Asthma is the most common chronic illness of childhood. The prevalence is rising and the mortality and morbidity from asthma in South Africa are unacceptably high. The South African Childhood Asthma Working Group has issued guidelines for the diagnosis and treatment of asthma, just published in the South African Medical Journal.
“It is important to make a correct diagnosis based, most importantly, on the clinical history and supported by investigations,” says the article titled “Summary of childhood asthma guidelines, 2021: A consensus document”.
“The appropriate drug and device must be chosen to achieve good asthma control. Patients must be followed up regularly and their asthma control must be assessed. The treatment can then be adjusted according to the level of control.
“The COVID-19 pandemic has placed new challenges on the care of our asthmatics. Asthma education and adherence are important components of management of the condition.”
The guidelines document was produced by nine experts from the universities of the Witwatersrand, Pretoria, Stellenbosch, KwaZulu-Natal and Cape Town, and Life Westville Hospital in Durban, on behalf of the South African Childhood Asthma Working Group (SACAWG), a sub-committee of the Allergy Society of South Africa.
SACAWG first published guidelines for the management of chronic asthma in children and adolescents in 1992, followed by revisions in 1994, 2000 and 2009, the article says. In the interim, there have been a number of key changes in the diagnostic criteria (particularly in young children, assessment of asthma control, management principles, new drugs, new drug-delivery devices and assessment of asthma control and risk).
“This new updated consensus statement attempts to provide an update on the management of childhood asthma, incorporating new information and including a section on COVID-19. The full document appears on the Allergy Society of South Africa website (see link below).
Summary of childhood asthma guidelines, 2021: A consensus document
AI Manjra, A van Niekerk, DA White, S Kling, HJ Zar, R Masekela, M Levin, FE Kritzinger and RJ Green
On behalf of the South African Childhood Asthma Working Group (SACAWG), a sub-committee of the Allergy Society of South Africa.
Author affiliations: Charlotte Maxeke Johannesburg Academic Hospital at the University of the Witwatersrand; Faculty of Health Sciences at the University of Pretoria; Tygerberg Hospital and Faculty of Medicine and Health Sciences at Stellenbosch University; Nelson Mandela School of Medicine at the University of KwaZulu-Natal; MRC Unit on Child and Adolescent Health and the Faculty of Health Sciences at the University of Cape Town; and Life Westville Hospital in Durban.
Published by the South African Medical Journal of May 2021. Volume 111, Number 5.
Asthma is the most common chronic respiratory disorder in childhood. The prevalence of asthma in childhood is high and is rising. Asthma is underdiagnosed and undertreated.
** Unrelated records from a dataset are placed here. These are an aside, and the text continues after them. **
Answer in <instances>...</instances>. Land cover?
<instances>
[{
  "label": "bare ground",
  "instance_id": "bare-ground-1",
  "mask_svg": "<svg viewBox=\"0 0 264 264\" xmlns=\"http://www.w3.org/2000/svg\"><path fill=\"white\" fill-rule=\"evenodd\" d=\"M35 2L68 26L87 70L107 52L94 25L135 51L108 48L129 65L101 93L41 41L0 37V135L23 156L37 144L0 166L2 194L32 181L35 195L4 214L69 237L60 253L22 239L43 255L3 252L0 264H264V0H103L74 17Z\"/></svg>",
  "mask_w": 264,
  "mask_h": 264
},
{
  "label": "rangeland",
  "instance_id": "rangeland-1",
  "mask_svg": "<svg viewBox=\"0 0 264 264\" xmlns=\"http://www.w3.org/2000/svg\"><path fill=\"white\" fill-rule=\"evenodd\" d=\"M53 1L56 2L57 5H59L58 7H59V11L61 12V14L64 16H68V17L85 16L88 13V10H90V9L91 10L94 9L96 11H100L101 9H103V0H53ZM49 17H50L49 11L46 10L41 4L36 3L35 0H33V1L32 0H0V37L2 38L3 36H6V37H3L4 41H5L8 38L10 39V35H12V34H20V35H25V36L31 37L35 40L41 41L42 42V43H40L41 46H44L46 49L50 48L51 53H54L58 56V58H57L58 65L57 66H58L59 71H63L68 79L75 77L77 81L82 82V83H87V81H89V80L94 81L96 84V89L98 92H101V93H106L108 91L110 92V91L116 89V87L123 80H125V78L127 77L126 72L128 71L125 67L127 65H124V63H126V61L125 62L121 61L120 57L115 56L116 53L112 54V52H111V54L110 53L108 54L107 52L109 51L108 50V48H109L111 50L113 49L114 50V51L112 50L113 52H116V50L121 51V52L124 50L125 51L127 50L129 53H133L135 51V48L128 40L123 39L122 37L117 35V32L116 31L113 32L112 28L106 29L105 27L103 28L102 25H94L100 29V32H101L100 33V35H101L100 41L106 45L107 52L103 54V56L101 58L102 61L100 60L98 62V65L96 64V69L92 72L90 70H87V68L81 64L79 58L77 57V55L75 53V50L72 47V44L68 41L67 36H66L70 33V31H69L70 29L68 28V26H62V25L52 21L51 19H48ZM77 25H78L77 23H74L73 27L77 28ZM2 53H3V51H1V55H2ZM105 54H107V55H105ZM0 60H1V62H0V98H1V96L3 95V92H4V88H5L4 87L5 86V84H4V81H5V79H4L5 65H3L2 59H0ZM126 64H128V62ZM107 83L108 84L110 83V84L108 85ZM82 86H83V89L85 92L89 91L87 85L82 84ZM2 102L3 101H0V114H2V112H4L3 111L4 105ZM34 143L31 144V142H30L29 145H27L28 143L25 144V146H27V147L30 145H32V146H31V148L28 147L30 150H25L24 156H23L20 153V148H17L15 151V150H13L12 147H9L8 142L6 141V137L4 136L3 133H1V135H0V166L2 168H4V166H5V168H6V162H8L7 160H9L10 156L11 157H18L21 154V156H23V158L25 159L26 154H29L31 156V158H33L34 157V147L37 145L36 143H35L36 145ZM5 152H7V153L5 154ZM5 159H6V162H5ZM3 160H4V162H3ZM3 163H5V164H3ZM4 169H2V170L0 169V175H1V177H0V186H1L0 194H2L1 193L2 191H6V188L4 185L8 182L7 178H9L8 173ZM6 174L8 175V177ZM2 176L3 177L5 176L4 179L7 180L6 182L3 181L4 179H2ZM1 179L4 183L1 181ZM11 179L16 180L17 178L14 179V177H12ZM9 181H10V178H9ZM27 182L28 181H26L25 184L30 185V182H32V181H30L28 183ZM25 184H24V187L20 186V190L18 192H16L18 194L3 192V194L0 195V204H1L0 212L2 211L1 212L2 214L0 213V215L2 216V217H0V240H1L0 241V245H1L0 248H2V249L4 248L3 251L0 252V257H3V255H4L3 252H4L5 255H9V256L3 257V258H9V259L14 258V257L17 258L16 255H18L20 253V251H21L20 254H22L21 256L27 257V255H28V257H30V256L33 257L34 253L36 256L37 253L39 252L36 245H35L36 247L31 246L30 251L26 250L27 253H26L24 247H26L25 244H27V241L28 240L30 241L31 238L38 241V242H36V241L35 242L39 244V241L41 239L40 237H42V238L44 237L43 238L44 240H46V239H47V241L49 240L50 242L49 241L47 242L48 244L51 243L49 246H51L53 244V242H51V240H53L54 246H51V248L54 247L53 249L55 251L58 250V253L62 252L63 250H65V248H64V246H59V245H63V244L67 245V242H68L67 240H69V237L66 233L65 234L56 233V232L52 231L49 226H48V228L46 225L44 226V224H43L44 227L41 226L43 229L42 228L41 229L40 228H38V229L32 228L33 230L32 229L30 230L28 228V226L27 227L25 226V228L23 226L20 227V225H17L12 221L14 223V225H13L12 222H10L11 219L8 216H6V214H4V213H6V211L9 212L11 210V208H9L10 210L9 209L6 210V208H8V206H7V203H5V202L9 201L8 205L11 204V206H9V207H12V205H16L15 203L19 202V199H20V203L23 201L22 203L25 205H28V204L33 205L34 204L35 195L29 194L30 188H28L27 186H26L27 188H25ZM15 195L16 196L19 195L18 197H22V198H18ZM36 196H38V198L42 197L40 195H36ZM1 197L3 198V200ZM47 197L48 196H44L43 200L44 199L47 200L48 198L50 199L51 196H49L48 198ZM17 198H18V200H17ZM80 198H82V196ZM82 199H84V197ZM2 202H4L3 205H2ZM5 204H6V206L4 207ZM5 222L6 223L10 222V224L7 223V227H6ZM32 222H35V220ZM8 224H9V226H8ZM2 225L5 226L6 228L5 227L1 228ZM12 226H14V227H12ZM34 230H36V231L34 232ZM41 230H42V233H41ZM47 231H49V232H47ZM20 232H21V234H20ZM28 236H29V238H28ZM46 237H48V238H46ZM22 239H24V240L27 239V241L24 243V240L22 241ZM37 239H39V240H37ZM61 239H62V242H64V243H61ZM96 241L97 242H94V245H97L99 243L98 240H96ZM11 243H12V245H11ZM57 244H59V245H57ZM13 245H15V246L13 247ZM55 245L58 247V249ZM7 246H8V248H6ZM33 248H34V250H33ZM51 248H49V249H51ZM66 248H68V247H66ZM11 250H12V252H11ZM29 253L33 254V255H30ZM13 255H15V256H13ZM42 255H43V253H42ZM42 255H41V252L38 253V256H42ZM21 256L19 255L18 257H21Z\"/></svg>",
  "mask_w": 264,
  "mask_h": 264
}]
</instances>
Asthma should be diagnosed in children who present with episodes of variable expiratory airflow limitation. It remains a largely clinical diagnosis, which should be supported by lung function testing in school-aged children.
The symptoms may include episodic wheeze (due to bronchoconstriction), shortness of breath, difficult or laboured breathing, chest tightness and reduced activity with or without cough. The intensity varies over time and symptoms improve after correct use of a rapid-acting inhaled bronchodilator.
The symptoms are not specific to asthma, and other conditions may mimic the condition. Chronic airway inflammation and variable expiratory airflow limitation define asthma. We propose the following four steps to guide the clinician.
Summary of the changes
- In children <6 years of age with recurrent wheezing triggered by respiratory tract infections and no wheezing between infections, we recommend starting a short course (7 – 10 days) of daily ICS at the onset of a respiratory tract infection with an as-needed short-acting beta-2 agonist (SABA) for quick-relief therapy compared with as-needed SABA for quick-relief therapy only.
- In children 6 – 11 years of age we recommend as-needed SABA and a short course (7 – 10 days) of ICS at the start of an upper-respiratory tract infection or daily low-dose ICS.
- In children aged ≥6 years with moderate to severe persistent asthma, we recommend ICS-formoterol in a single inhaler as daily controller and reliever therapy compared with either higher-dose ICS as daily controller therapy and SABA for quick-relief or same-dose ICS-LABA as daily controller therapy and SABA for quick-relief therapy.